The Marshall site fairly bristles with electronic commerce functions. It offers users the ability to search a catalog for product information, to order products using account numbers or electronic cash accounts. Users can also expedite their orders online via the site, download code from the engineering design lab or link to freight forwarders and other suppliers and view demonstrations of combined Internet voice-data-video broadcasts.

The site has some creative twists as well, such as a live help feature that offers an online chat room where users can discuss products and applications in real time with a staff engineer. There is even a page where you can watch the action in Marshall's warehouse in El Monte via a live video feed.

The company is working on a new offering called MACRO Link, an acronym for Marshall's Agreement to Coordinate Resources and Organizations. The product, according to a report in Electronic Buyer's News, will use intranets and data warehousing to link a supply chain around the world, including engineering, forecasting, production and distribution.

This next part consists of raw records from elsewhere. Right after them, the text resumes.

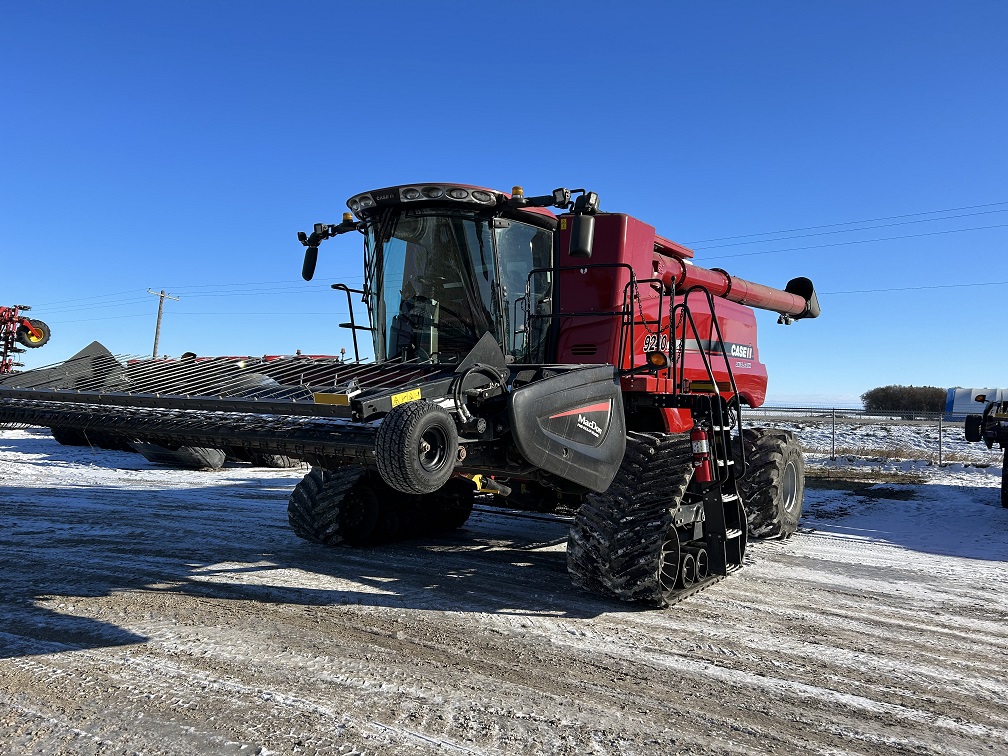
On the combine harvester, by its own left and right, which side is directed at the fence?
back

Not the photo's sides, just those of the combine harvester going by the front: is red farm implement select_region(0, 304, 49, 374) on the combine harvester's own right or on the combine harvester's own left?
on the combine harvester's own right

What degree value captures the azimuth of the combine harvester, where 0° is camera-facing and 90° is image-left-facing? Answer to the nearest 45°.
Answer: approximately 45°
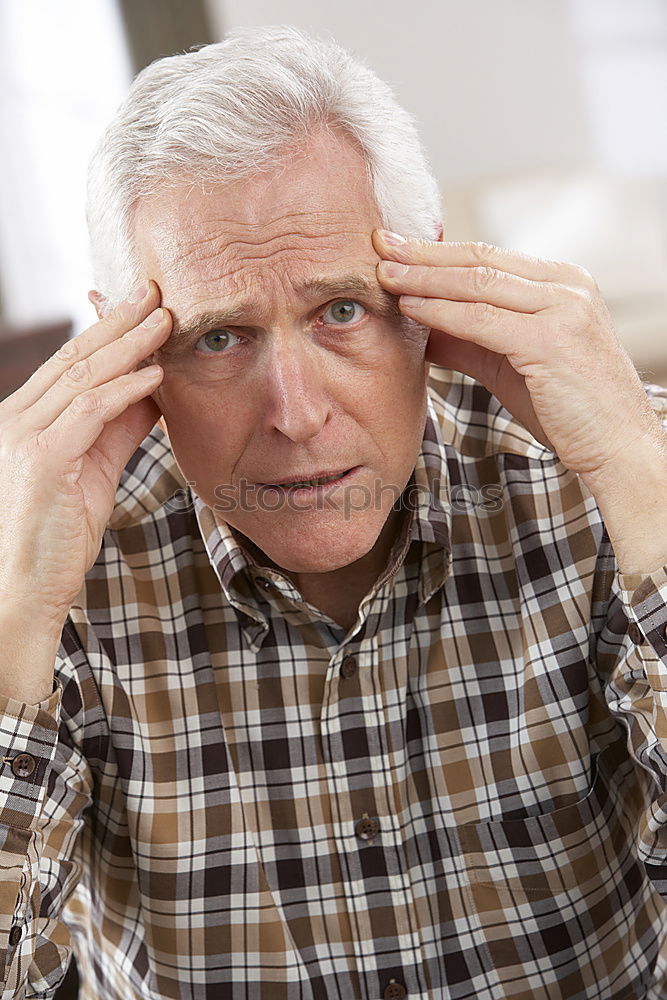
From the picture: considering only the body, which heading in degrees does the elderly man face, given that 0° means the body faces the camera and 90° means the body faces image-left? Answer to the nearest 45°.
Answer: approximately 0°

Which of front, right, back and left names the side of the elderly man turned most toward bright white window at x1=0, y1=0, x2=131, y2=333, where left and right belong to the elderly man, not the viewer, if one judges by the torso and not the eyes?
back
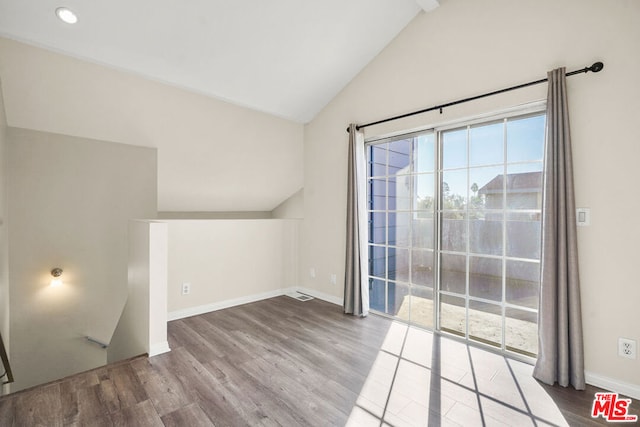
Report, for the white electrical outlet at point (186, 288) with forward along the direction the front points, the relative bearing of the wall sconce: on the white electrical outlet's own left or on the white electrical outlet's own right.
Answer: on the white electrical outlet's own right

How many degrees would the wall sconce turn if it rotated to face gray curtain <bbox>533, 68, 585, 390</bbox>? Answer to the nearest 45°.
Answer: approximately 45° to its left

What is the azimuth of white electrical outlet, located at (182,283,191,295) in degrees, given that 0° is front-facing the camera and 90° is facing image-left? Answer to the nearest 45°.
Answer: approximately 0°

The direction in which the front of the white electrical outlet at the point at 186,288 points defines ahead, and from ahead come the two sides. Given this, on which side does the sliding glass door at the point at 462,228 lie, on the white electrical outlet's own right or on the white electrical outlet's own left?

Taking a dominant position in Internet-based transactions gives Marshall an edge with companies that want to do all their business online, but that lead may be short-lived, say some observers. To date, even in the highly technical electronics industry, the volume of sales flowing across the Internet is small as a percentage of total sales. Once sales move in that direction, the ability to capitalize on that shift and make incremental sales will probably bring a transient surge in sales, and the cost advantages will be quickly competed away.

This is not to say that dominance on the Web is not worth the effort, or that it won't pay for itself. Visibility is a definite benefit. Robert Damron, an equity analyst who tracks Marshall for Cleary Gull, Milwaukee, Wis., views Marshall's Web efforts as more of an advantage in terms of visibility, branding and building customer loyalty than in the operational efficiency of handling orders via the Web.

Marshall's site has won a bunch of "Best Site" awards from various organizations and is recognized far outside its own market as a leader in Internet marketing. The recognition that comes from these efforts could pay handsomely down the road.

Top executive: Rob Rodin, president Founded: 1954 1996 sales: $1.16 billion Employees: 1,600 Headquarters: El Monte, Calif. Products: Semiconductor products, components, connectors and interconnect products, computer systems and peripherals made up about 94% of the company's 1996 sales. (Semiconductor products alone accounted for 76%.) The other 6% came from industrial MRO supplies for electronics manufacturers. Primary markets: Marshall sells to approximately 30,000 customers, the majority of which are small and medium-sized companies in the computer, communications, capital and office equipment, industrial control and equipment, and systems integration businesses.